The results of this study further indicate that leaf removal not only affects carbon supply from aboveground organs but also induces differential changes in nutrient levels between rhizosphere and bulk soils, thereby influencing tuber yield formation. To our knowledge, no previous studies have simultaneously examined the effects of leaf removal on nutrient dynamics in both rhizosphere and bulk soils, particularly in tuber crops such as Jerusalem artichoke. Accordingly, this study proposes a potential pathway in which leaf removal may modify the nutrient environment of the rhizosphere, which could be associated with tuber expansion and dry matter accumulation. Importantly, this study provides new evidence for distinct nutrient responses to leaf removal between rhizosphere and bulk soils, offering a novel perspective for explaining the yield increase under moderate leaf removal. These findings provide useful insights into how canopy management may influence belowground nutrient allocation and tuber yield in Jerusalem artichoke under the conditions of this study.

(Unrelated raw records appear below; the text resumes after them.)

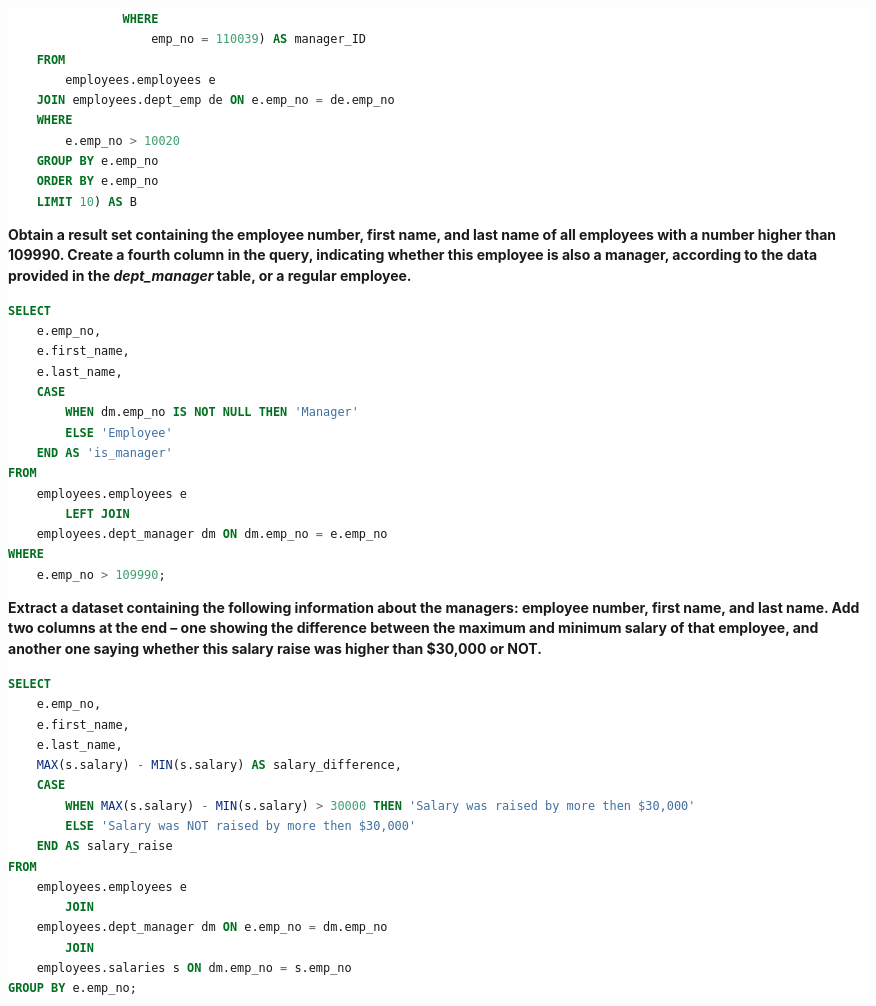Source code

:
 ```sql
                WHERE
                    emp_no = 110039) AS manager_ID
    FROM
        employees.employees e
    JOIN employees.dept_emp de ON e.emp_no = de.emp_no
    WHERE
        e.emp_no > 10020
    GROUP BY e.emp_no
    ORDER BY e.emp_no
    LIMIT 10) AS B
```

**Obtain a result set containing the employee number, first name, and last name of all employees with a number higher than 109990. Create a fourth column in the query, indicating whether this employee is also a manager, according to the data provided in the *dept_manager* table, or a regular employee.**

```sql
SELECT 
    e.emp_no,
    e.first_name,
    e.last_name,
    CASE
        WHEN dm.emp_no IS NOT NULL THEN 'Manager'
        ELSE 'Employee'
    END AS 'is_manager'
FROM
    employees.employees e
        LEFT JOIN
    employees.dept_manager dm ON dm.emp_no = e.emp_no
WHERE
    e.emp_no > 109990;
```

**Extract a dataset containing the following information about the managers: employee number, first name, and last name. Add two columns at the end – one showing the difference between the maximum and minimum salary of that employee, and another one saying whether this salary raise was higher than $30,000 or NOT.**

```sql
SELECT 
    e.emp_no,
    e.first_name,
    e.last_name,
    MAX(s.salary) - MIN(s.salary) AS salary_difference,
    CASE
        WHEN MAX(s.salary) - MIN(s.salary) > 30000 THEN 'Salary was raised by more then $30,000'
        ELSE 'Salary was NOT raised by more then $30,000'
    END AS salary_raise
FROM
    employees.employees e
        JOIN
    employees.dept_manager dm ON e.emp_no = dm.emp_no
        JOIN
    employees.salaries s ON dm.emp_no = s.emp_no
GROUP BY e.emp_no;
```
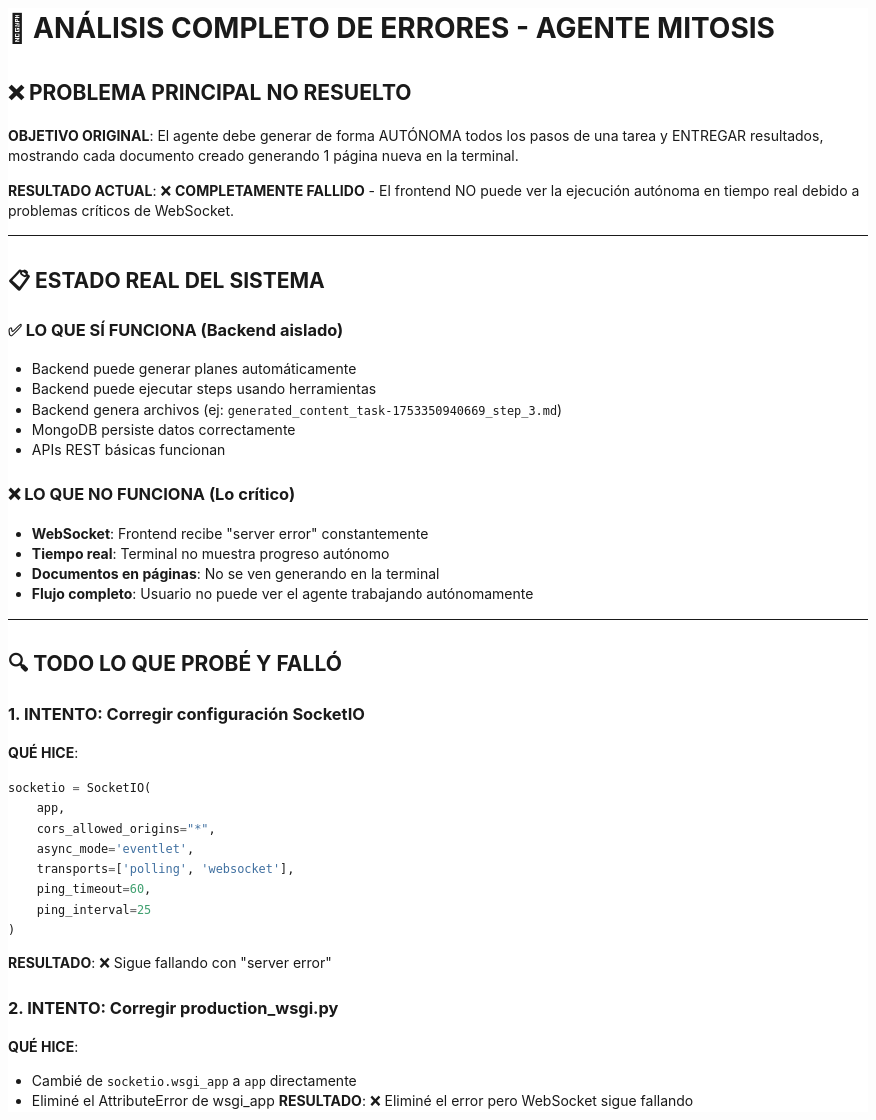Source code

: # 🚨 ANÁLISIS COMPLETO DE ERRORES - AGENTE MITOSIS

## ❌ PROBLEMA PRINCIPAL NO RESUELTO

**OBJETIVO ORIGINAL**: El agente debe generar de forma AUTÓNOMA todos los pasos de una tarea y ENTREGAR resultados, mostrando cada documento creado generando 1 página nueva en la terminal.

**RESULTADO ACTUAL**: ❌ **COMPLETAMENTE FALLIDO** - El frontend NO puede ver la ejecución autónoma en tiempo real debido a problemas críticos de WebSocket.

---

## 📋 ESTADO REAL DEL SISTEMA

### ✅ LO QUE SÍ FUNCIONA (Backend aislado)
- Backend puede generar planes automáticamente
- Backend puede ejecutar steps usando herramientas
- Backend genera archivos (ej: `generated_content_task-1753350940669_step_3.md`)
- MongoDB persiste datos correctamente
- APIs REST básicas funcionan

### ❌ LO QUE NO FUNCIONA (Lo crítico)
- **WebSocket**: Frontend recibe "server error" constantemente
- **Tiempo real**: Terminal no muestra progreso autónomo
- **Documentos en páginas**: No se ven generando en la terminal
- **Flujo completo**: Usuario no puede ver el agente trabajando autónomamente

---

## 🔍 TODO LO QUE PROBÉ Y FALLÓ

### 1. INTENTO: Corregir configuración SocketIO
**QUÉ HICE**:
```python
socketio = SocketIO(
    app, 
    cors_allowed_origins="*",
    async_mode='eventlet',
    transports=['polling', 'websocket'],
    ping_timeout=60,
    ping_interval=25
)
```
**RESULTADO**: ❌ Sigue fallando con "server error"

### 2. INTENTO: Corregir production_wsgi.py
**QUÉ HICE**:
- Cambié de `socketio.wsgi_app` a `app` directamente
- Eliminé el AttributeError de wsgi_app
**RESULTADO**: ❌ Eliminé el error pero WebSocket sigue fallando

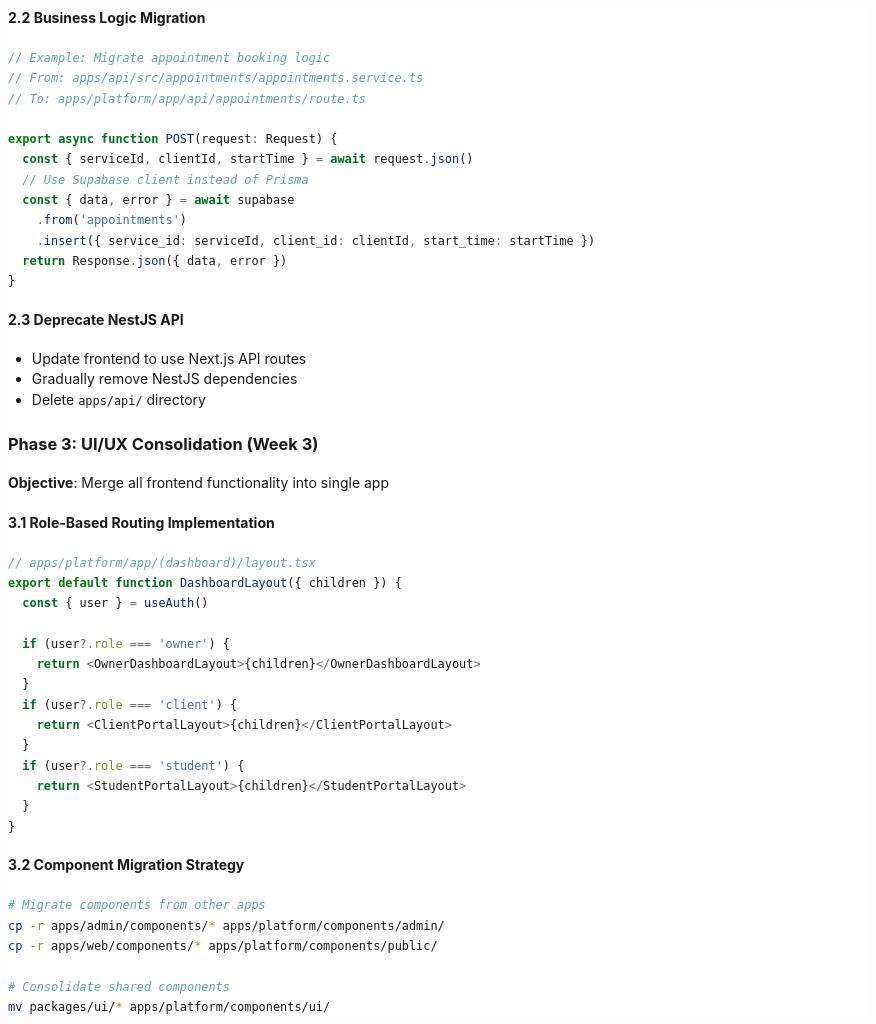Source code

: #### 2.2 Business Logic Migration
```typescript
// Example: Migrate appointment booking logic
// From: apps/api/src/appointments/appointments.service.ts
// To: apps/platform/app/api/appointments/route.ts

export async function POST(request: Request) {
  const { serviceId, clientId, startTime } = await request.json()
  // Use Supabase client instead of Prisma
  const { data, error } = await supabase
    .from('appointments')
    .insert({ service_id: serviceId, client_id: clientId, start_time: startTime })
  return Response.json({ data, error })
}
```

#### 2.3 Deprecate NestJS API
- Update frontend to use Next.js API routes
- Gradually remove NestJS dependencies
- Delete `apps/api/` directory

### Phase 3: UI/UX Consolidation (Week 3)
**Objective**: Merge all frontend functionality into single app

#### 3.1 Role-Based Routing Implementation
```typescript
// apps/platform/app/(dashboard)/layout.tsx
export default function DashboardLayout({ children }) {
  const { user } = useAuth()
  
  if (user?.role === 'owner') {
    return <OwnerDashboardLayout>{children}</OwnerDashboardLayout>
  }
  if (user?.role === 'client') {
    return <ClientPortalLayout>{children}</ClientPortalLayout>
  }
  if (user?.role === 'student') {
    return <StudentPortalLayout>{children}</StudentPortalLayout>
  }
}
```

#### 3.2 Component Migration Strategy
```bash
# Migrate components from other apps
cp -r apps/admin/components/* apps/platform/components/admin/
cp -r apps/web/components/* apps/platform/components/public/

# Consolidate shared components
mv packages/ui/* apps/platform/components/ui/
```
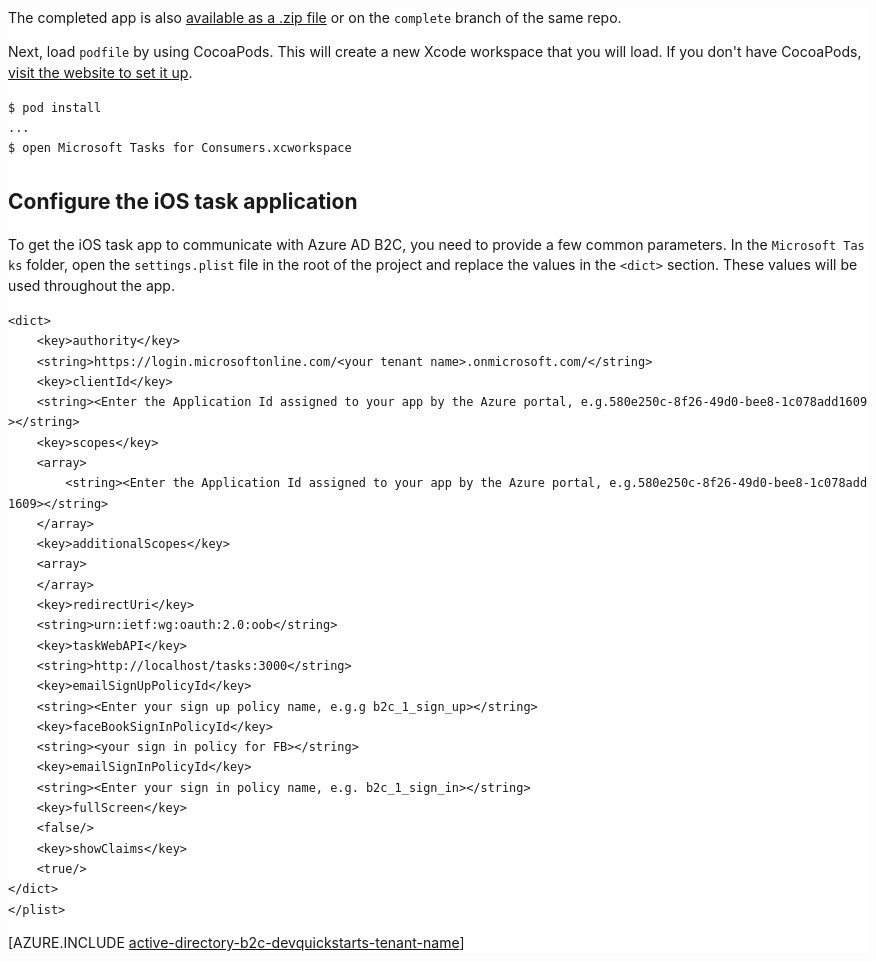 The completed app is also [available as a .zip file](https://github.com/AzureADQuickStarts/B2C-NativeClient-iOS/archive/complete.zip) or on the `complete` branch of the same repo.

Next, load `podfile` by using CocoaPods. This will create a new Xcode workspace that you will load. If you don't have CocoaPods, [visit the website to set it up](https://cocoapods.org).

```
$ pod install
...
$ open Microsoft Tasks for Consumers.xcworkspace
```

## Configure the iOS task application

To get the iOS task app to communicate with Azure AD B2C, you need to provide a few common parameters. In the `Microsoft Tasks` folder, open the `settings.plist` file in the root of the project and replace the values in the `<dict>` section. These values will be used throughout the app.

```
<dict>
	<key>authority</key>
	<string>https://login.microsoftonline.com/<your tenant name>.onmicrosoft.com/</string>
	<key>clientId</key>
	<string><Enter the Application Id assigned to your app by the Azure portal, e.g.580e250c-8f26-49d0-bee8-1c078add1609></string>
	<key>scopes</key>
	<array>
		<string><Enter the Application Id assigned to your app by the Azure portal, e.g.580e250c-8f26-49d0-bee8-1c078add1609></string>
	</array>
	<key>additionalScopes</key>
	<array>
	</array>
	<key>redirectUri</key>
	<string>urn:ietf:wg:oauth:2.0:oob</string>
	<key>taskWebAPI</key>
	<string>http://localhost/tasks:3000</string>
	<key>emailSignUpPolicyId</key>
	<string><Enter your sign up policy name, e.g.g b2c_1_sign_up></string>
	<key>faceBookSignInPolicyId</key>
	<string><your sign in policy for FB></string>
	<key>emailSignInPolicyId</key>
	<string><Enter your sign in policy name, e.g. b2c_1_sign_in></string>
	<key>fullScreen</key>
	<false/>
	<key>showClaims</key>
	<true/>
</dict>
</plist>
```

[AZURE.INCLUDE [active-directory-b2c-devquickstarts-tenant-name](../../includes/active-directory-b2c-devquickstarts-tenant-name.md)]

It is important to acknowledge several limitations of this study. The experiment was conducted at a single site over two growing seasons at the level of individual plants within relatively small plots and involved only one Jerusalem artichoke genotype under specific soil and climatic conditions. In addition, key indicators related to underlying mechanisms, such as root exudate composition, microbial biomass, enzyme activities, and microbial community structure, were not measured. Therefore, the observed associations between leaf removal, rhizosphere nutrient availability, and tuber yield should not be extrapolated beyond comparable production systems without further validation. Future research should focus on multi-site and multi-genotype experiments to evaluate the generality of these responses under contrasting environmental conditions. Integrating isotopic tracing of carbon allocation, quantitative analysis of root exudates, and high-resolution characterization of rhizosphere microbial communities would allow direct testing of the proposed pathways linking source regulation, rhizosphere nutrient dynamics, and tuber yield formation. Such approaches would provide a more mechanistic understanding of how leaf removal mediates above- and belowground interactions in Jerusalem artichoke.

5. Conclusions

Based on two consecutive field experiments, leaf removal exhibited treatment- and year-specific effects on tuber yield and soil nutrient availability in Jerusalem artichoke. Among the tested treatments, removal of the lower one-third of leaves (Q2) resulted in significantly higher tuber yield in both years, whereas the other leaf removal treatments did not produce stable or significant yield responses. Leaf removal exerted limited effects on nutrient availability in bulk soil, whereas more pronounced responses were observed in the lateral root rhizosphere. The concentrations of available phosphorus and available potassium in these rhizosphere zones were generally higher than those in bulk soil. Correlation analysis indicated that tuber yield was significantly and positively correlated only with available potassium. Overall, the results demonstrate that yield responses to leaf removal are conditional rather than universal, depending on leaf removal intensity, rhizosphere zone, and interannual variation. Under the specific soil and climatic conditions of this study, moderate leaf removal was associated with increased tuber yield and altered rhizosphere nutrient patterns. Caution should be exercised when extrapolating these findings to other production systems.